The Importance of Loading an Injury: Why Rehabilitation Is Not Rest

For decades, the standard recommendation after injury in both human and veterinary medicine was simple: rest.

While rest absolutely has a role in the early stages of healing, we now know that prolonged inactivity is rarely the answer for musculoskeletal injuries. Tendons weaken when they are not appropriately loaded, muscles atrophy quickly, bone loses strength, joints stiffen, and even the nervous system becomes less efficient at coordinating movement.

In rehabilitation medicine, our goal is not simply to wait for tissues to heal. Our goal is to guide healing in a way that restores strength, function, and long-term durability.

That process requires load.

Not uncontrolled exercise, “pushing through pain,” or simply turning horses out and hoping for the best. Controlled, progressive loading is one of the most important principles in modern rehabilitation.

Healing Tissues Need Mechanical Stimulus

One of the biggest misconceptions surrounding rehabilitation is that injured tissue heals best when protected from stress entirely. In reality, most musculoskeletal tissues require carefully applied mechanical stimulation to heal properly.

This concept is known as mechanotransduction, the process by which cells convert mechanical forces into biochemical signals that stimulate tissue repair and remodeling. In simple terms, tissues respond to the forces placed upon them.

[RECORD SET]
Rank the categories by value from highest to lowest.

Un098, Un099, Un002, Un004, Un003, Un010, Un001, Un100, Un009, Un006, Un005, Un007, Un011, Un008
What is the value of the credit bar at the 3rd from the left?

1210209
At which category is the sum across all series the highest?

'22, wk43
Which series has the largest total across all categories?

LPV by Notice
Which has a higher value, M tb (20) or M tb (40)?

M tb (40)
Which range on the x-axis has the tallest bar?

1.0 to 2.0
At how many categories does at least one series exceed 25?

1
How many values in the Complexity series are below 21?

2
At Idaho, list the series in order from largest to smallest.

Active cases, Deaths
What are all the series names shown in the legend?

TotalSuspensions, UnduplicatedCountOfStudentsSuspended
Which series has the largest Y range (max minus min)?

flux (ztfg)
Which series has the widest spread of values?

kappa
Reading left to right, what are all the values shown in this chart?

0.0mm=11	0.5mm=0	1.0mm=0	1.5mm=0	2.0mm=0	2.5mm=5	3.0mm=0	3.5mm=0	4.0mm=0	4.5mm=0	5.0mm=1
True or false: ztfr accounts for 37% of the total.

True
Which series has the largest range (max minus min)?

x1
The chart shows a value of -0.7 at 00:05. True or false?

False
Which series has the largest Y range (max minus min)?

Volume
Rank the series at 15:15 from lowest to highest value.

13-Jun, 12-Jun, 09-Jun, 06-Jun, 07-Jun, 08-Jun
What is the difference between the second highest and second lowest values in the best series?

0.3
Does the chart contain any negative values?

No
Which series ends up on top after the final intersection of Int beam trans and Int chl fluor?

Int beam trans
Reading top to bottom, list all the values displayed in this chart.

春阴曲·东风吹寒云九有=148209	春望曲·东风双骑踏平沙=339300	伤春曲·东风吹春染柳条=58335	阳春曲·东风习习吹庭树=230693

[TASK REQUIREMENTS]
1 - Answer these questions on the passage on injury rehabilitation:
(a) For decades, what was the standard recommendation after injury?
(b) What is the process called by which cells convert mechanical forces into biochemical signals?
(c) What three things does rehabilitation aim to restore while guiding healing?
2 - Rewrite the passage on injury rehabilitation from "The Importance of" down to "and long-term durability.", substituting "immobility" for "inactivity".
The records were taken from a separate source.

[RESULTS BY TASK]
1 -
(a) Rest.
(b) Mechanotransduction.
(c) Strength, function, and long-term durability.

2 -
The Importance of Loading an Injury: Why Rehabilitation Is Not Rest

For decades, the standard recommendation after injury in both human and veterinary medicine was simple: rest.

While rest absolutely has a role in the early stages of healing, we now know that prolonged immobility is rarely the answer for musculoskeletal injuries. Tendons weaken when they are not appropriately loaded, muscles atrophy quickly, bone loses strength, joints stiffen, and even the nervous system becomes less efficient at coordinating movement.

In rehabilitation medicine, our goal is not simply to wait for tissues to heal. Our goal is to guide healing in a way that restores strength, function, and long-term durability.